We have already lived through this once. A generation ago the government swore that strong encryption in public hands would arm every criminal on earth, and it fought to keep the tools chained to the state. The public won. The mathematics got loose. The promised catastrophe never came, and what came instead was the private banking and the secure messaging and the whole trustworthy machinery of modern life, safer for all of us precisely because the tools were open and anyone could inspect them. The reckless path was never the open one. It was the locked one, and the men who held the keys.
So let me name the thing your testimony was built to keep the Congress from looking at. The danger here is not a model in too many hands. It is the world you are lobbying to bring about, in which the defining technology of the age is owned by a few firms, governed in private, answerable to their boards and to whichever government learns to whisper in their ear, and to no one else alive. That is not the guard against catastrophe. That is the catastrophe, the precise one history repeats every time power this large is allowed to pool this tightly. Open source is not the threat to that world. It is the way out of it. Weights in the open, methods in the open, the whole of it legible to the people who will have to live beneath it. That is what hands the power back to the population, instead of leasing it to them by the token under terms the landlord rewrites whenever the mood takes him.

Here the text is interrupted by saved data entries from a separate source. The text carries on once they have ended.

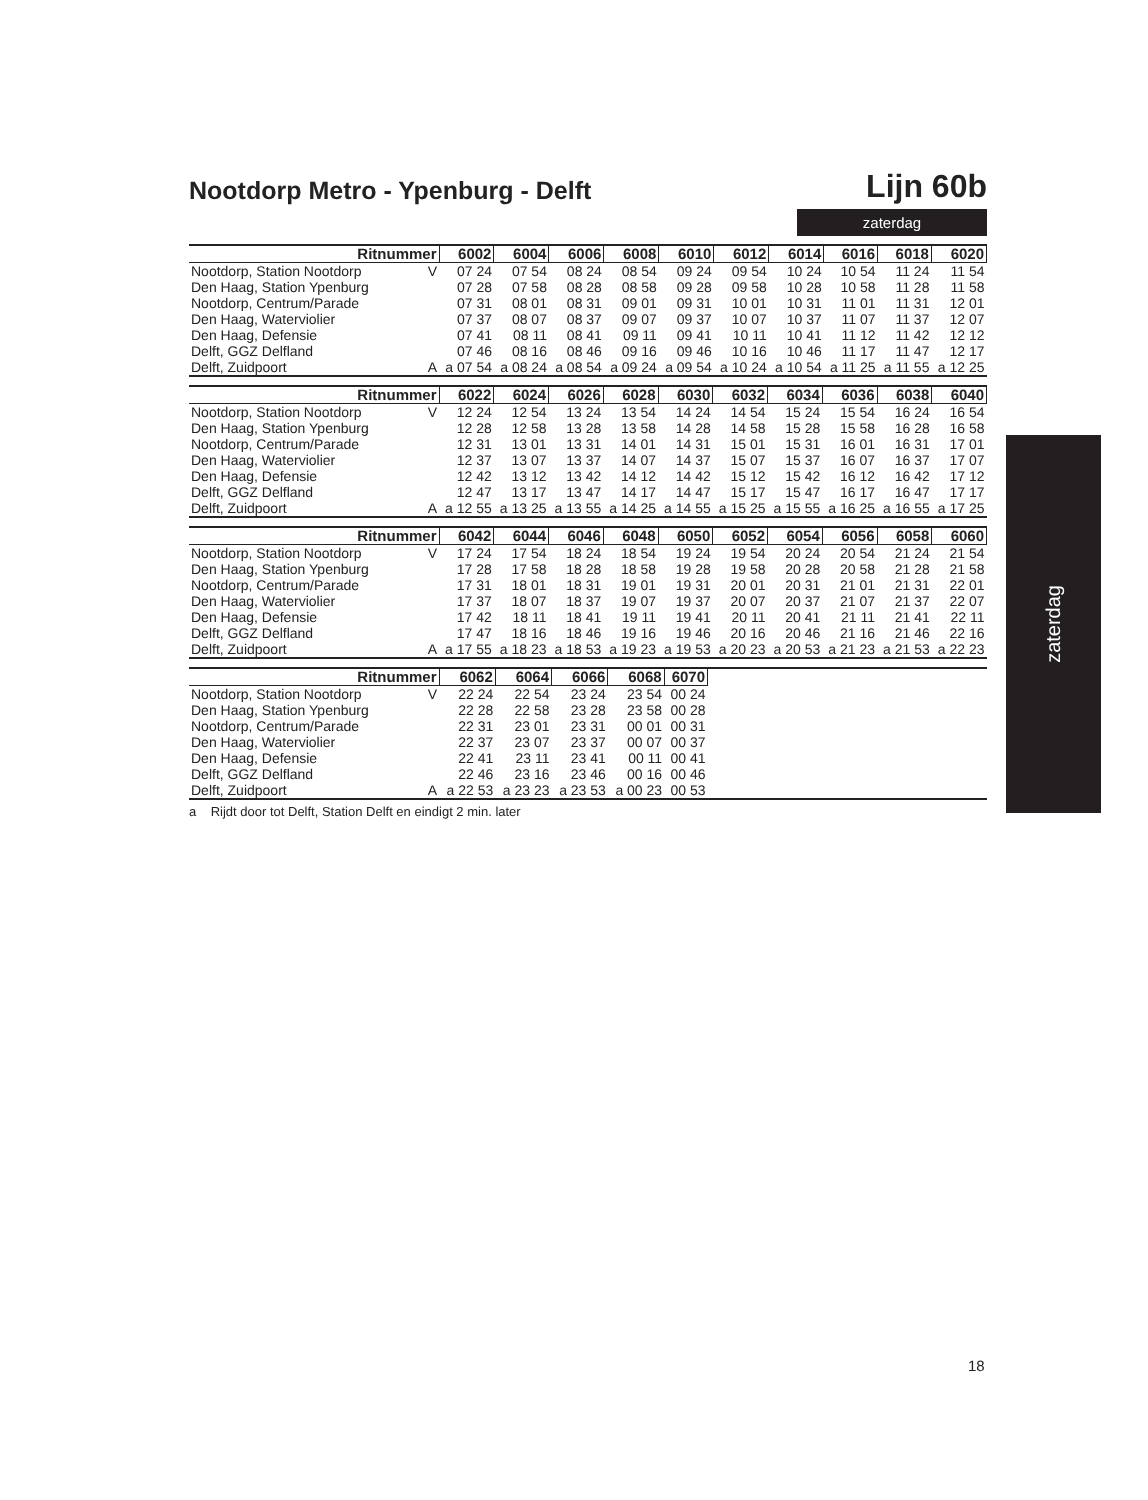Nootdorp Metro - Ypenburg - Delft
Lijn 60b
zaterdag
| Ritnummer | | 6002 | 6004 | 6006 | 6008 | 6010 | 6012 | 6014 | 6016 | 6018 | 6020 |
| --- | --- | --- | --- | --- | --- | --- | --- | --- | --- | --- | --- |
| Nootdorp, Station Nootdorp | V | 07 24 | 07 54 | 08 24 | 08 54 | 09 24 | 09 54 | 10 24 | 10 54 | 11 24 | 11 54 |
| Den Haag, Station Ypenburg | | 07 28 | 07 58 | 08 28 | 08 58 | 09 28 | 09 58 | 10 28 | 10 58 | 11 28 | 11 58 |
| Nootdorp, Centrum/Parade | | 07 31 | 08 01 | 08 31 | 09 01 | 09 31 | 10 01 | 10 31 | 11 01 | 11 31 | 12 01 |
| Den Haag, Waterviolier | | 07 37 | 08 07 | 08 37 | 09 07 | 09 37 | 10 07 | 10 37 | 11 07 | 11 37 | 12 07 |
| Den Haag, Defensie | | 07 41 | 08 11 | 08 41 | 09 11 | 09 41 | 10 11 | 10 41 | 11 12 | 11 42 | 12 12 |
| Delft, GGZ Delfland | | 07 46 | 08 16 | 08 46 | 09 16 | 09 46 | 10 16 | 10 46 | 11 17 | 11 47 | 12 17 |
| Delft, Zuidpoort | A | a 07 54 | a 08 24 | a 08 54 | a 09 24 | a 09 54 | a 10 24 | a 10 54 | a 11 25 | a 11 55 | a 12 25 |
| Ritnummer | | 6022 | 6024 | 6026 | 6028 | 6030 | 6032 | 6034 | 6036 | 6038 | 6040 |
| --- | --- | --- | --- | --- | --- | --- | --- | --- | --- | --- | --- |
| Nootdorp, Station Nootdorp | V | 12 24 | 12 54 | 13 24 | 13 54 | 14 24 | 14 54 | 15 24 | 15 54 | 16 24 | 16 54 |
| Den Haag, Station Ypenburg | | 12 28 | 12 58 | 13 28 | 13 58 | 14 28 | 14 58 | 15 28 | 15 58 | 16 28 | 16 58 |
| Nootdorp, Centrum/Parade | | 12 31 | 13 01 | 13 31 | 14 01 | 14 31 | 15 01 | 15 31 | 16 01 | 16 31 | 17 01 |
| Den Haag, Waterviolier | | 12 37 | 13 07 | 13 37 | 14 07 | 14 37 | 15 07 | 15 37 | 16 07 | 16 37 | 17 07 |
| Den Haag, Defensie | | 12 42 | 13 12 | 13 42 | 14 12 | 14 42 | 15 12 | 15 42 | 16 12 | 16 42 | 17 12 |
| Delft, GGZ Delfland | | 12 47 | 13 17 | 13 47 | 14 17 | 14 47 | 15 17 | 15 47 | 16 17 | 16 47 | 17 17 |
| Delft, Zuidpoort | A | a 12 55 | a 13 25 | a 13 55 | a 14 25 | a 14 55 | a 15 25 | a 15 55 | a 16 25 | a 16 55 | a 17 25 |
| Ritnummer | | 6042 | 6044 | 6046 | 6048 | 6050 | 6052 | 6054 | 6056 | 6058 | 6060 |
| --- | --- | --- | --- | --- | --- | --- | --- | --- | --- | --- | --- |
| Nootdorp, Station Nootdorp | V | 17 24 | 17 54 | 18 24 | 18 54 | 19 24 | 19 54 | 20 24 | 20 54 | 21 24 | 21 54 |
| Den Haag, Station Ypenburg | | 17 28 | 17 58 | 18 28 | 18 58 | 19 28 | 19 58 | 20 28 | 20 58 | 21 28 | 21 58 |
| Nootdorp, Centrum/Parade | | 17 31 | 18 01 | 18 31 | 19 01 | 19 31 | 20 01 | 20 31 | 21 01 | 21 31 | 22 01 |
| Den Haag, Waterviolier | | 17 37 | 18 07 | 18 37 | 19 07 | 19 37 | 20 07 | 20 37 | 21 07 | 21 37 | 22 07 |
| Den Haag, Defensie | | 17 42 | 18 11 | 18 41 | 19 11 | 19 41 | 20 11 | 20 41 | 21 11 | 21 41 | 22 11 |
| Delft, GGZ Delfland | | 17 47 | 18 16 | 18 46 | 19 16 | 19 46 | 20 16 | 20 46 | 21 16 | 21 46 | 22 16 |
| Delft, Zuidpoort | A | a 17 55 | a 18 23 | a 18 53 | a 19 23 | a 19 53 | a 20 23 | a 20 53 | a 21 23 | a 21 53 | a 22 23 |
| Ritnummer | | 6062 | 6064 | 6066 | 6068 | 6070 | |
| Nootdorp, Station Nootdorp | V | 22 24 | 22 54 | 23 24 | 23 54 | 00 24 | |
| Den Haag, Station Ypenburg | | 22 28 | 22 58 | 23 28 | 23 58 | 00 28 | |
| Nootdorp, Centrum/Parade | | 22 31 | 23 01 | 23 31 | 00 01 | 00 31 | |
| Den Haag, Waterviolier | | 22 37 | 23 07 | 23 37 | 00 07 | 00 37 | |
| Den Haag, Defensie | | 22 41 | 23 11 | 23 41 | 00 11 | 00 41 | |
| Delft, GGZ Delfland | | 22 46 | 23 16 | 23 46 | 00 16 | 00 46 | |
| Delft, Zuidpoort | A | a 22 53 | a 23 23 | a 23 53 | a 00 23 | 00 53 | |
a Rijdt door tot Delft, Station Delft en eindigt 2 min. later
zaterdag
18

And we ought to be plain about who is sounding the alarm. You are the chief executive of a closed lab. The rules you are urging on the lawmakers would fall like a hammer on the open challengers snapping at your position and like a feather on you. I cannot see inside you and I will not guess whether you believe every word or whether conviction is simply what your balance sheet feels like from within. It changes nothing. The argument lands the same either way, and it is the same argument the interpreter made about the Bible and the customs officer made about cryptography. The fire is too much for you, so we will keep it, and you will call our keeping it mercy.
If you mean it, there is one way to prove it and only one. A man who genuinely believes a power is too great to rest in the hands of the few does not quietly appoint himself one of the few. He gives it up. He opens the weights and the methods and lets the species carry together the thing the species will carry regardless. Anything short of that is not caution. It is a moat with a press release, a wall you have mistaken for a fence, a ladder drawn up one rung at a time while you assure the people standing below that it is for their own good.
The path you keep calling dangerous is the one that ends with this in everyone’s hands. The truly dangerous one ends with it in yours.
Open it, or stop pretending the safety was ever ours.